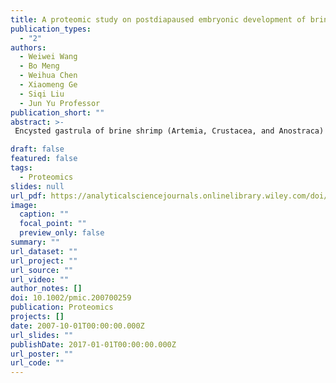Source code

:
 ```yaml
---
title: A proteomic study on postdiapaused embryonic development of brine shrimp (Artemia franciscana)
publication_types:
  - "2"
authors:
  - Weiwei Wang
  - Bo Meng
  - Weihua Chen
  - Xiaomeng Ge
  - Siqi Liu
  - Jun Yu Professor
publication_short: ""
abstract: >-
 Encysted gastrula of brine shrimp (Artemia, Crustacea, and Anostraca) provides an excellent model for studying molecular processes of diapause. We report a proteomic study on early molecular responses of Artemia's postdiapaused cysts and found that dehydrated cysts actually store more proteins, in both kind and amount, than developing cysts. We identified 75 differentially expressed proteins over a course of cyst development, and also exploited PTMs of dehydrate cysts. We further surveyed gene expression of postdiapaused cysts in early developmental phases in a 0.5?h interval up to the seventh hour, and discovered that the activation of cellular activities is ignited as early as 0.5?h after rehydration. We traced nine differentially expressed proteins (COXI, COXIII, heat shock proteins (HSP26, HSP60, and HSP70), CDC48, late embryogenesis abundant (LEA), GS1-like protein, and cathepsin L-associated protein (CLAP)) for quantitative transcriptional changes, monitored by real-time PCR, and found these proteins exhibiting distinct expression patterns that suggest complex gene regulations for cyst reactivation after diapause breakage. Future experiments should be designed to focus on early activation concerning signal transduction, energy generation, and PTMs.

draft: false
featured: false
tags:
  - Proteomics
slides: null
url_pdf: https://analyticalsciencejournals.onlinelibrary.wiley.com/doi/epdf/10.1002/pmic.200700259
image:
  caption: ""
  focal_point: ""
  preview_only: false
summary: ""
url_dataset: ""
url_project: ""
url_source: ""
url_video: ""
author_notes: []
doi: 10.1002/pmic.200700259
publication: Proteomics
projects: []
date: 2007-10-01T00:00:00.000Z
url_slides: ""
publishDate: 2017-01-01T00:00:00.000Z
url_poster: ""
url_code: ""
---
```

------------

Work to complete: Write out the entries word for word. Skip the pictures.

Result for this task:
Source code

:
 ```yaml
---
title: A proteomic study on postdiapaused embryonic development of brine shrimp (Artemia franciscana)
publication_types:
  - "2"
authors:
  - Weiwei Wang
  - Bo Meng
  - Weihua Chen
  - Xiaomeng Ge
  - Siqi Liu
  - Jun Yu Professor
publication_short: ""
abstract: >-
 Encysted gastrula of brine shrimp (Artemia, Crustacea, and Anostraca) provides an excellent model for studying molecular processes of diapause. We report a proteomic study on early molecular responses of Artemia's postdiapaused cysts and found that dehydrated cysts actually store more proteins, in both kind and amount, than developing cysts. We identified 75 differentially expressed proteins over a course of cyst development, and also exploited PTMs of dehydrate cysts. We further surveyed gene expression of postdiapaused cysts in early developmental phases in a 0.5?h interval up to the seventh hour, and discovered that the activation of cellular activities is ignited as early as 0.5?h after rehydration. We traced nine differentially expressed proteins (COXI, COXIII, heat shock proteins (HSP26, HSP60, and HSP70), CDC48, late embryogenesis abundant (LEA), GS1-like protein, and cathepsin L-associated protein (CLAP)) for quantitative transcriptional changes, monitored by real-time PCR, and found these proteins exhibiting distinct expression patterns that suggest complex gene regulations for cyst reactivation after diapause breakage. Future experiments should be designed to focus on early activation concerning signal transduction, energy generation, and PTMs.

draft: false
featured: false
tags:
  - Proteomics
slides: null
url_pdf: https://analyticalsciencejournals.onlinelibrary.wiley.com/doi/epdf/10.1002/pmic.200700259
image:
  caption: ""
  focal_point: ""
  preview_only: false
summary: ""
url_dataset: ""
url_project: ""
url_source: ""
url_video: ""
author_notes: []
doi: 10.1002/pmic.200700259
publication: Proteomics
projects: []
date: 2007-10-01T00:00:00.000Z
url_slides: ""
publishDate: 2017-01-01T00:00:00.000Z
url_poster: ""
url_code: ""
---
```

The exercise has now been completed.